In contrast to the prior art technology, the present invention utilizes the keycap 32, 102 of the key switch 30, 100 moving in the up and down manner to move the air between the upper cover 34, 104 and the lower cover 36, 106. Because the first door 80, 120 and the second door 82, 122 of the key switch 30, 100 open in the single direction, the air in the higher temperature area is driven to the lower temperature area for dissipating the heat. No more power is need, and has a great reliability.

Those skilled in the art will readily observe that numerous modifications and alterations of the device may be made while retaining the teachings of the invention. Accordingly, the above disclosure should be construed as limited only by the metes and bounds of the appended claims.

Claims

1. A key switch of a computer keyboard comprising:

a keycap;

an upper cover located under the keycap;

a lower cover located under the upper cover;

a connecting device connected between the keycap and the upper cover for moveably connecting the keycap above the upper cover in an up and down manner; and

a heat dissipating device comprising a container and a piston, a top of the piston being fixed on a bottom of the keycap, a bottom of the piston being movably installed inside an opening formed on a top of the container, a bottom of the container being fixed on the lower cover, a sidewall of the container comprising at least a first opening and at least a second opening formed between the upper cover and the lower cover for dissipating heat between the upper cover and the lower cover;

wherein when the keycap is depressed, the piston moves downward with the keycap so as to expel air inside the container through the first opening, and when the keycap is released, the piston moves upward with the keycap so as to allow air outside the container to enter the container through the second opening.

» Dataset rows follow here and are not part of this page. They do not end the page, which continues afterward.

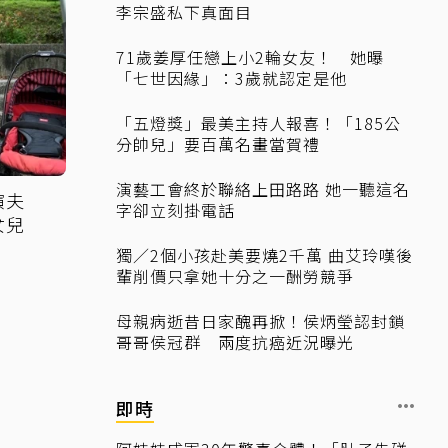
李宗盛私下真面目
71歲姜厚任戀上小2輪女友！ 她曝
「七世因緣」：3歲就認定是他
「五燈獎」最美主持人報喜！「185公
分帥兒」要百萬名畫當賀禮
演藝工會終於聯絡上田路路 她一聽這名
演夫
字卻立刻掛電話
女兒
獨／2個小孩赴美要燒2千萬 曲艾玲嘆後
輩削價只拿她十分之一酬勞競爭
母親病逝昔日家醜再掀！侯炳瑩認封鎖
哥哥侯冠群 兩度抗癌近況曝光
即時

2. The key switch of claim 1 wherein the connecting device comprises:

a first rotational arm with a first edge hinged to a bottom of the keycap;

a second rotational arm with a first edge hinged to a top of the upper cover; and

a shaft hinged to a second edge of the first rotational arm and a second edge of the second rotational arm, an elastic component being installed on the shaft;

wherein when the keycap is depressed, the second edge of the first rotational arm and the second edge of the second rotational arm rotate so as to deform the elastic component, and when the keycap is released, the elastic component springs back so as to drive the first rotational arm and the second rotational arm to push the keycap upward.

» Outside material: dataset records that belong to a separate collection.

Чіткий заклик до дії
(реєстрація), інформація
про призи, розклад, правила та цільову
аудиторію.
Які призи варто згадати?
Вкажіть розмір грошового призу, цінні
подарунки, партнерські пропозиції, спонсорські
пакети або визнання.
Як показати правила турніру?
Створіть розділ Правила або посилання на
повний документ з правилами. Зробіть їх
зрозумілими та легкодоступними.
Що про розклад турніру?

3. The key switch of claim 2 wherein the elastic component is a spring.

4. The key switch of claim 1 wherein the heat dissipating device further comprises at least a first door and at least a second door, an upper side of the first door being hinged pivotally to an upper side of the first opening, an upper side of the second door being hinged pivotally to an upper side of the second opening, such that when the piston moves downward, the first door opens and air inside the container is expelled through the first opening, and when the piston moves upward, the second door opens and air outside the container enters into the container through the second opening.

5. The key switch of claim 4 wherein the first door is suspended outside the container, and the second door is suspended inside the container.

6. The key switch of claim 1 further comprising a flexible printed circuit board (FPCB) located on the upper cover for generating corresponding signals when depressing the keycap.

7. The key switch of claim 1 wherein the computer keyboard further comprises a processor and a chipset for generating control signals.